**What this task involves**
Copy everything in the records from the line containing "少人数営業やワンオペ営業を検討しや" down to the line containing "დაკმაყოფილებას ცდილობდა.", reproducing both of those lines. Leave the picture markers out of your copy.

**Provided data**
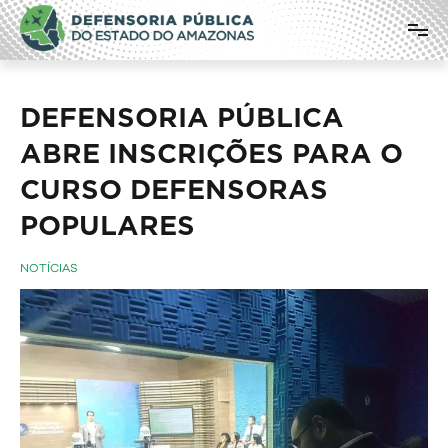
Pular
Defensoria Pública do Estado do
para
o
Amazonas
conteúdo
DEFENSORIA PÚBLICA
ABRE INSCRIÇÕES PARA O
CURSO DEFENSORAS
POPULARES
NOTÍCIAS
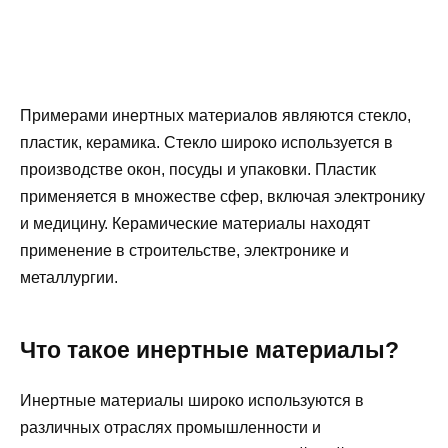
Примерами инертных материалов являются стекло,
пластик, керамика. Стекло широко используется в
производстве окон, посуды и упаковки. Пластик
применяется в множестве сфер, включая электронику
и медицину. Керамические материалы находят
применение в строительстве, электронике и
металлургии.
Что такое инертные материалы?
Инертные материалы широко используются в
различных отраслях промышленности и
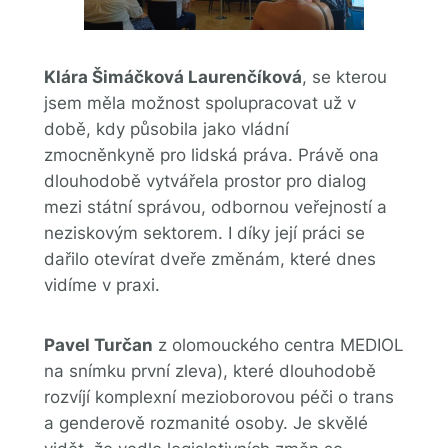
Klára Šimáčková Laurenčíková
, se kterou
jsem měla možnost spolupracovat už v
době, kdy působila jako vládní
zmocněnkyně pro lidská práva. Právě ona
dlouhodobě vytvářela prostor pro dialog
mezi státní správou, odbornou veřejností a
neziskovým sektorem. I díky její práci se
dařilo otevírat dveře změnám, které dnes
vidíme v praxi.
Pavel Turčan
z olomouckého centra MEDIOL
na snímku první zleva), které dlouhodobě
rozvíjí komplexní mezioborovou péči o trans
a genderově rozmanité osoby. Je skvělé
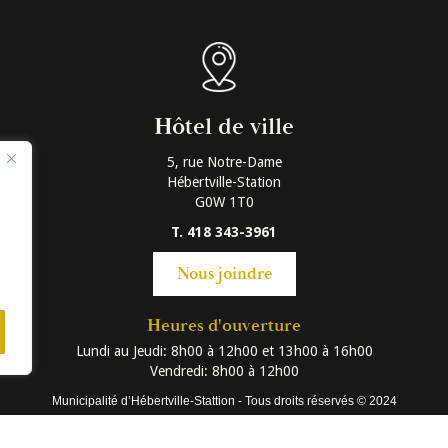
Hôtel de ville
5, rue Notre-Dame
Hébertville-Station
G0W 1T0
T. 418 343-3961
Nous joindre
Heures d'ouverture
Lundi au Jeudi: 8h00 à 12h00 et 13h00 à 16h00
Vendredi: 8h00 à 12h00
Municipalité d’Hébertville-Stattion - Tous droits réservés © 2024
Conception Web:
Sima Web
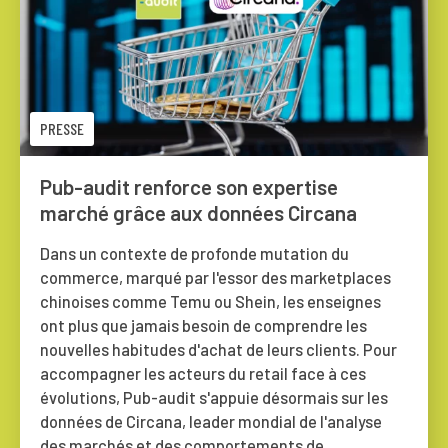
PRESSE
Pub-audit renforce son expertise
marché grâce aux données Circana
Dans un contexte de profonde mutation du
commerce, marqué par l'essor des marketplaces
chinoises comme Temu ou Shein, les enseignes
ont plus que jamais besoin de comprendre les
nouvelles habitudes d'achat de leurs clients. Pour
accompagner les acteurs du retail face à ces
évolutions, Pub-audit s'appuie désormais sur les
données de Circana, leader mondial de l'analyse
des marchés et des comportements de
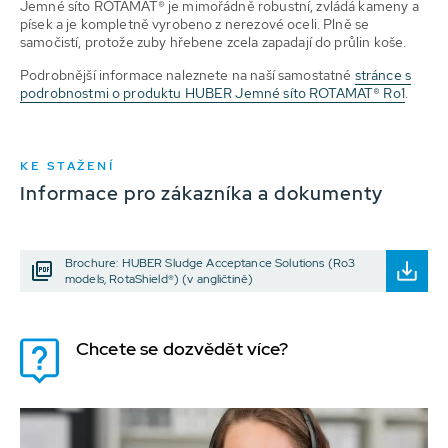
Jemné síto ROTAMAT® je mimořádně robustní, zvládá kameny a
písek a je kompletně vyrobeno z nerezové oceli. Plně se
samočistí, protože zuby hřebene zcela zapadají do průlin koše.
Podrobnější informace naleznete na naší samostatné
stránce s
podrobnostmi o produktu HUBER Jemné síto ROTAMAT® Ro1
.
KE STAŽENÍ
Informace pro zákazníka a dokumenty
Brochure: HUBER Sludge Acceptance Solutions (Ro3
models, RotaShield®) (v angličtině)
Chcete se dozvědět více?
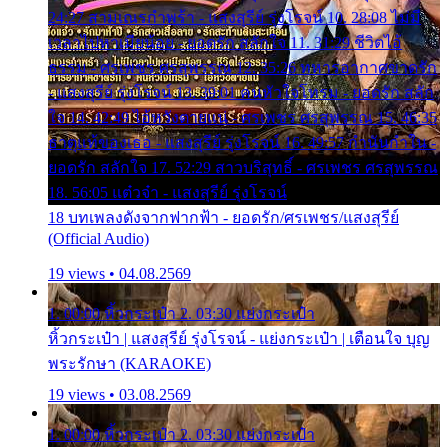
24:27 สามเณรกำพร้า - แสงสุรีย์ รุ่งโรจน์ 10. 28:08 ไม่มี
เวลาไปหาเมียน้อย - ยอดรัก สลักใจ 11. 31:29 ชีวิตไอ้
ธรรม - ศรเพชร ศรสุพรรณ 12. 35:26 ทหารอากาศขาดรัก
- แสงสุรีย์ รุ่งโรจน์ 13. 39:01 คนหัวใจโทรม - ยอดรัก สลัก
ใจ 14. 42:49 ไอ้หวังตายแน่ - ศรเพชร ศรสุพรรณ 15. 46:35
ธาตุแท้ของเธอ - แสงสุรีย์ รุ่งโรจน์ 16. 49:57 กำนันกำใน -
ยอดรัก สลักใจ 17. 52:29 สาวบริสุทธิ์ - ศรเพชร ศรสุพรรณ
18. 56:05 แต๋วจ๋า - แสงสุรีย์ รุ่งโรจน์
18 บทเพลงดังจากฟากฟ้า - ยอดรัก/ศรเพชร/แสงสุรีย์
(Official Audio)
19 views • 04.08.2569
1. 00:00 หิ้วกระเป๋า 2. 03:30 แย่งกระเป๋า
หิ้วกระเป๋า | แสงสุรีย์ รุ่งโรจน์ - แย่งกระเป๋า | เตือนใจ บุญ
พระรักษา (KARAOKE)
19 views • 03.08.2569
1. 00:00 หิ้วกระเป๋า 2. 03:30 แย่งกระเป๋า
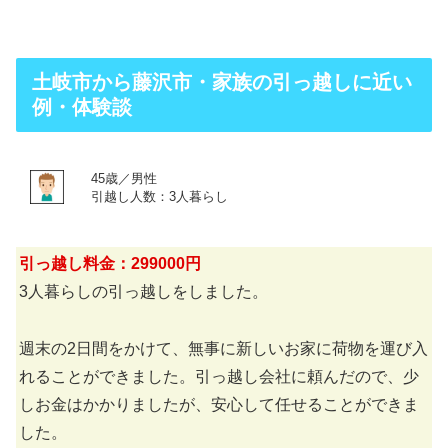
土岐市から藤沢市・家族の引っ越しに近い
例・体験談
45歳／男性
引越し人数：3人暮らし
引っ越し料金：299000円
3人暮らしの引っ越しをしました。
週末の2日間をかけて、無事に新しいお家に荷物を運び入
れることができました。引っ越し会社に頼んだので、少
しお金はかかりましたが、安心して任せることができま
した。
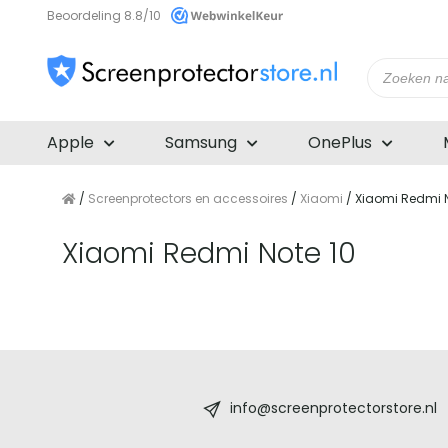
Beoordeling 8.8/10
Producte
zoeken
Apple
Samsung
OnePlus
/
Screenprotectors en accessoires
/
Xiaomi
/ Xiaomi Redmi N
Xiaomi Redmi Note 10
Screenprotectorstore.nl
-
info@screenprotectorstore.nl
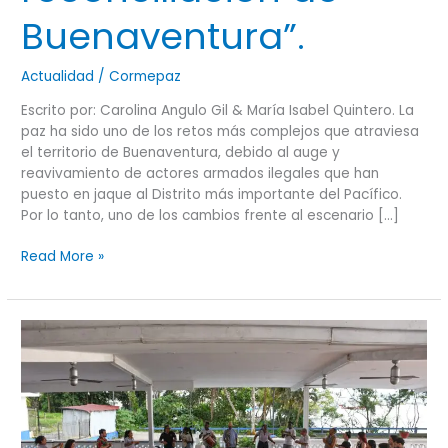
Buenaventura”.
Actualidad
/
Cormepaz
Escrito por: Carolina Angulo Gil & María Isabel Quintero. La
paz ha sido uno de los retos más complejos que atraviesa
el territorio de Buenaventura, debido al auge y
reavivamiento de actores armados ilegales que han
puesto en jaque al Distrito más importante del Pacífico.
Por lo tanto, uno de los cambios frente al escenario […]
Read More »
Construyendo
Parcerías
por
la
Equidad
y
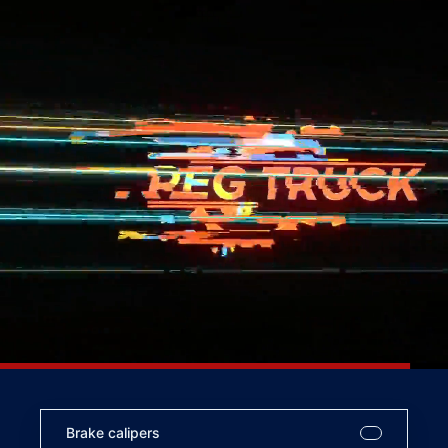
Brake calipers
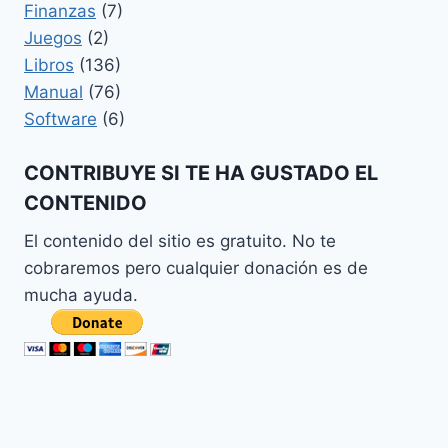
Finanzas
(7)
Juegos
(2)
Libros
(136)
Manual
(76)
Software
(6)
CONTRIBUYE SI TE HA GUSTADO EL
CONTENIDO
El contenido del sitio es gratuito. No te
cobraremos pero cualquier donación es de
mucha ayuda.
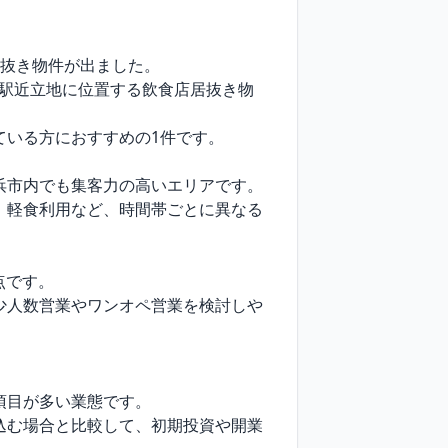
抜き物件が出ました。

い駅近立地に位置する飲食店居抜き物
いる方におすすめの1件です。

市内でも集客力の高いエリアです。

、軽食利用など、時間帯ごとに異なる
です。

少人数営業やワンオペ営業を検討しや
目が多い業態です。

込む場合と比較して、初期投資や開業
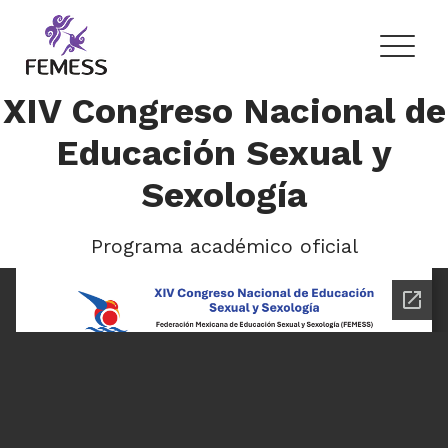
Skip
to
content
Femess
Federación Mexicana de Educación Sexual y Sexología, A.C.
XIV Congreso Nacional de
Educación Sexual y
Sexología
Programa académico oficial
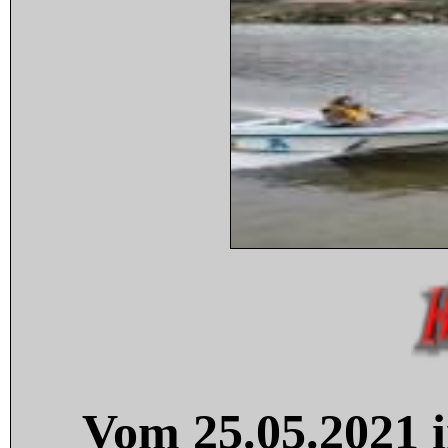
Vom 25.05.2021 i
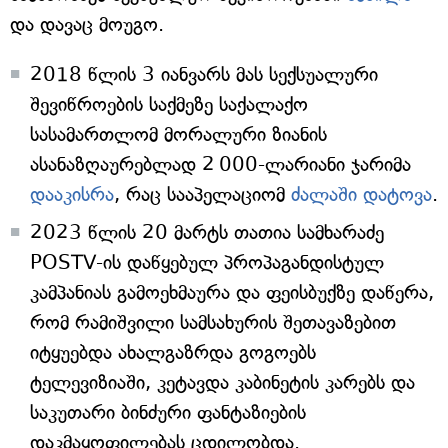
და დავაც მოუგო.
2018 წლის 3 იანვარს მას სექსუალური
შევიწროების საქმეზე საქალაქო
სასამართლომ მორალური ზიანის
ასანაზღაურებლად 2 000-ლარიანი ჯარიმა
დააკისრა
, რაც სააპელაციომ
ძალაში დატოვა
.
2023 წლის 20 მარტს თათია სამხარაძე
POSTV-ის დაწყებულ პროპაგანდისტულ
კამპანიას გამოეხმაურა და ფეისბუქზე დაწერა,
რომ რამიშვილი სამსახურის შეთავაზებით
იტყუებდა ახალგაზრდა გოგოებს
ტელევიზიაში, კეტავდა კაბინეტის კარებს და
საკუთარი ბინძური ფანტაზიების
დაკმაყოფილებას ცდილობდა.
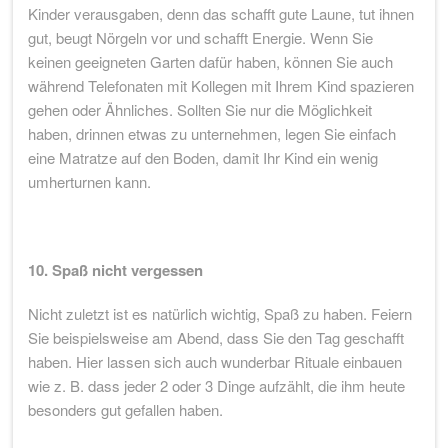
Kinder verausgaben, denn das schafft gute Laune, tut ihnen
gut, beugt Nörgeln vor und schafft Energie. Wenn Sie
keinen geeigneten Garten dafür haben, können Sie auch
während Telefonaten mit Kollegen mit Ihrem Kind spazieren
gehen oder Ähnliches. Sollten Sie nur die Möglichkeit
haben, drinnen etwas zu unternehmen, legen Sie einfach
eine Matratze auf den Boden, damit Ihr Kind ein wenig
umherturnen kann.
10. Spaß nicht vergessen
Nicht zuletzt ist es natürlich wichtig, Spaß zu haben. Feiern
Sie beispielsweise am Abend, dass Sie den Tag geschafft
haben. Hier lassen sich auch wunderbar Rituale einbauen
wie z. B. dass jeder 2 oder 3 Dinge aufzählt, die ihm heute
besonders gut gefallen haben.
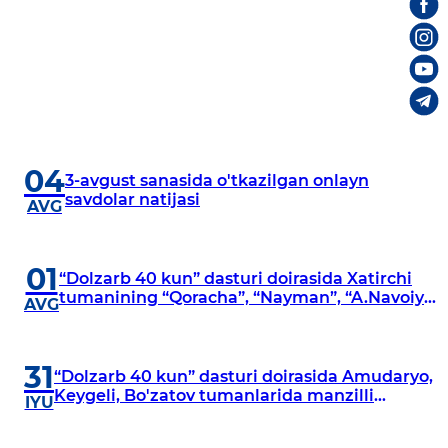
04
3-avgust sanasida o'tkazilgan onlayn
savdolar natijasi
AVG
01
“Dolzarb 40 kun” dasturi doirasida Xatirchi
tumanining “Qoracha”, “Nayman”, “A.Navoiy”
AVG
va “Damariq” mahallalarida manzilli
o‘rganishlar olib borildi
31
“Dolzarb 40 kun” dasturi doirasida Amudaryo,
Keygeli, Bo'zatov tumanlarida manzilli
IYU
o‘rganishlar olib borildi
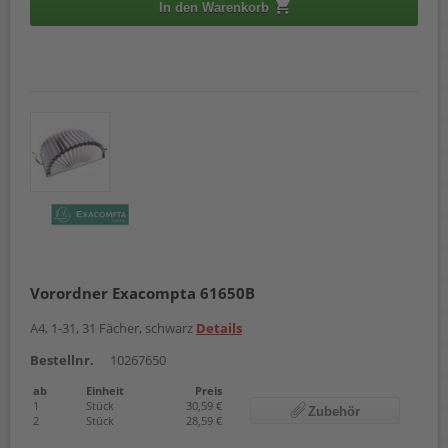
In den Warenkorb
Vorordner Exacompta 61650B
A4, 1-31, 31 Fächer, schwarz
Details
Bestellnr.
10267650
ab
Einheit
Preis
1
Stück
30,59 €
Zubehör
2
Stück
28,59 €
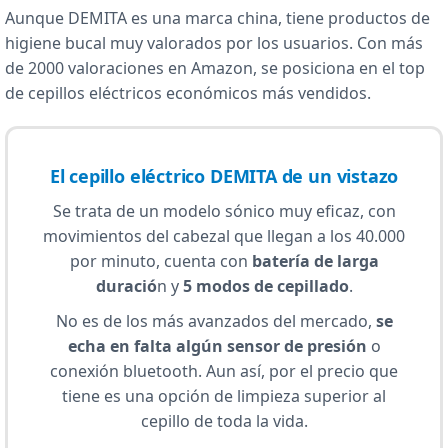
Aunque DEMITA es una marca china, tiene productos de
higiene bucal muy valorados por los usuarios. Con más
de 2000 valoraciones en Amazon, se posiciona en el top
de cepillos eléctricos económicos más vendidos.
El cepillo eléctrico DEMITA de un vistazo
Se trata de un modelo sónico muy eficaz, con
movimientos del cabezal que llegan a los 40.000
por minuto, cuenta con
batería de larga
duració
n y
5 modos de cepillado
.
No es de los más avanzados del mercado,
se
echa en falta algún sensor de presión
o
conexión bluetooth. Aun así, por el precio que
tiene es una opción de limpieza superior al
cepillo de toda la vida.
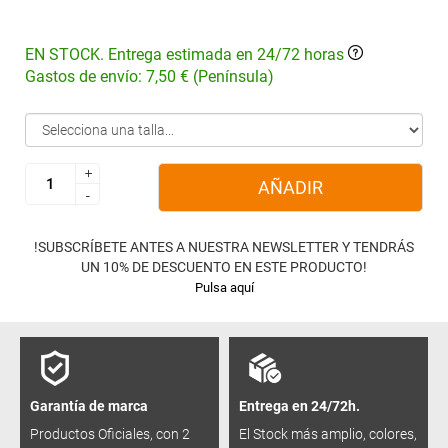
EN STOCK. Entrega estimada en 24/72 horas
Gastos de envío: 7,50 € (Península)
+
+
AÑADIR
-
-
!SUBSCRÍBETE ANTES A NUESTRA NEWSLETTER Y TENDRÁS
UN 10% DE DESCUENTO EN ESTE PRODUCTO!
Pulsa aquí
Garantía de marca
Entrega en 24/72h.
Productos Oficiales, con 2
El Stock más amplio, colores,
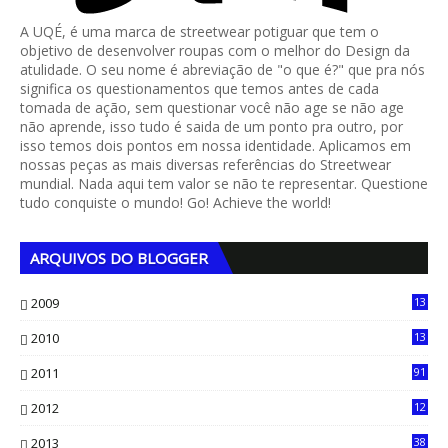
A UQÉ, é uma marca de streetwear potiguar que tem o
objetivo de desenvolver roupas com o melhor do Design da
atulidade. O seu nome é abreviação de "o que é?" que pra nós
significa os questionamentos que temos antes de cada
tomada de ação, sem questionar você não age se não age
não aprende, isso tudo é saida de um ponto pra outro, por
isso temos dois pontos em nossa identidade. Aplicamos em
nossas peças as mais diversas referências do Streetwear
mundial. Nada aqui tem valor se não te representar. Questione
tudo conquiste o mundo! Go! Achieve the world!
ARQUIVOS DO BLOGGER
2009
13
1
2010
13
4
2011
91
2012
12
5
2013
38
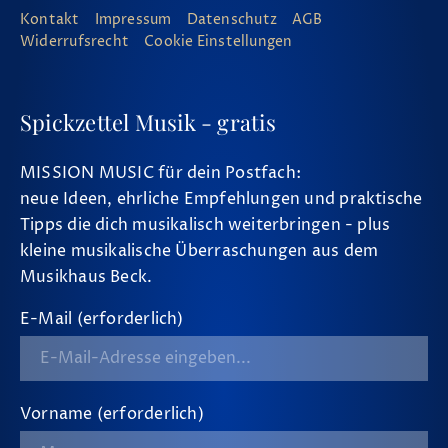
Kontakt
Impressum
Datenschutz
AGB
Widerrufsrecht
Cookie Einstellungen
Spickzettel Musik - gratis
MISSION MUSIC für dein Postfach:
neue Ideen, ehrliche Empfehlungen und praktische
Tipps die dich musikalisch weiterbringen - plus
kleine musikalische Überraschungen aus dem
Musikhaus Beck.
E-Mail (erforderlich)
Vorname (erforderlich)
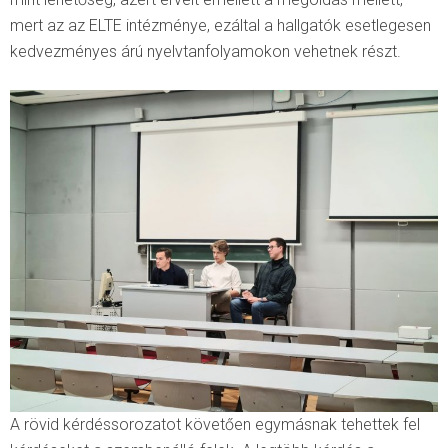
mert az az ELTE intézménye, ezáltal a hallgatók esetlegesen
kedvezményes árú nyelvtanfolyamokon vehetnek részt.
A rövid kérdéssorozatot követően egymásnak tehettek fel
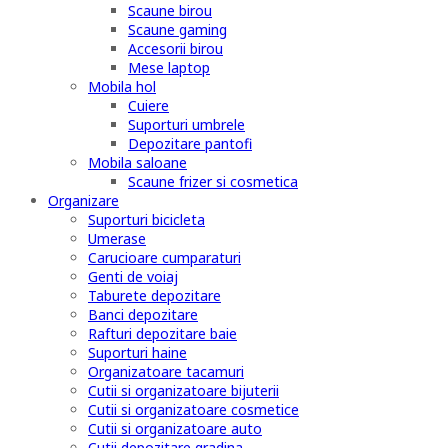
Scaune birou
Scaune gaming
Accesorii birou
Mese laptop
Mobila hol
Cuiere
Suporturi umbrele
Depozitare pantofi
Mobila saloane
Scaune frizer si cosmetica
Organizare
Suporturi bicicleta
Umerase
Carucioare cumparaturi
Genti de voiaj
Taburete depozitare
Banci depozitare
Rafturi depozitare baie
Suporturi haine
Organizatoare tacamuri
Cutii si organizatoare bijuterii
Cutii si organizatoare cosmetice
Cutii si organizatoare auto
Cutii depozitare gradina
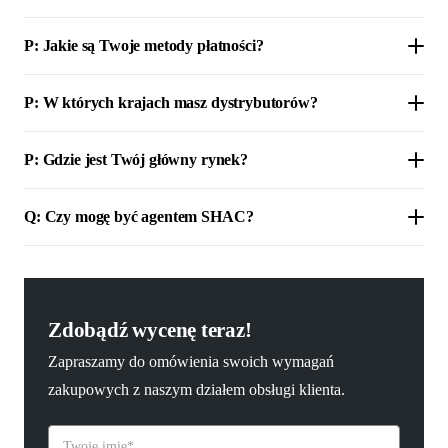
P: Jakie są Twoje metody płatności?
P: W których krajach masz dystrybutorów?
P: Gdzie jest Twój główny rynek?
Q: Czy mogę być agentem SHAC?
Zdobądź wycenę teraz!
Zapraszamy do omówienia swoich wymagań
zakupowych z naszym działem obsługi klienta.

**Answer section**
少人数営業やワンオペ営業を検討しや
目が多い業態です。

込む場合と比較して、初期投資や開業
Skip
to
content
Femess
Federación Mexicana de Educación Sexual y Sexología, A.C.
XIV Congreso Nacional de
Educación Sexual y
Sexología
Programa académico oficial
Vom 25.05.2021 i
და დავაც მოუგო.
2018 წლის 3 იანვარს მას სექსუალური
შევიწროების საქმეზე საქალაქო
სასამართლომ მორალური ზიანის
ასანაზღაურებლად 2 000-ლარიანი ჯარიმა
დააკისრა
, რაც სააპელაციომ
ძალაში დატოვა
.
2023 წლის 20 მარტს თათია სამხარაძე
POSTV-ის დაწყებულ პროპაგანდისტულ
კამპანიას გამოეხმაურა და ფეისბუქზე დაწერა,
რომ რამიშვილი სამსახურის შეთავაზებით
იტყუებდა ახალგაზრდა გოგოებს
ტელევიზიაში, კეტავდა კაბინეტის კარებს და
საკუთარი ბინძური ფანტაზიების
დაკმაყოფილებას ცდილობდა.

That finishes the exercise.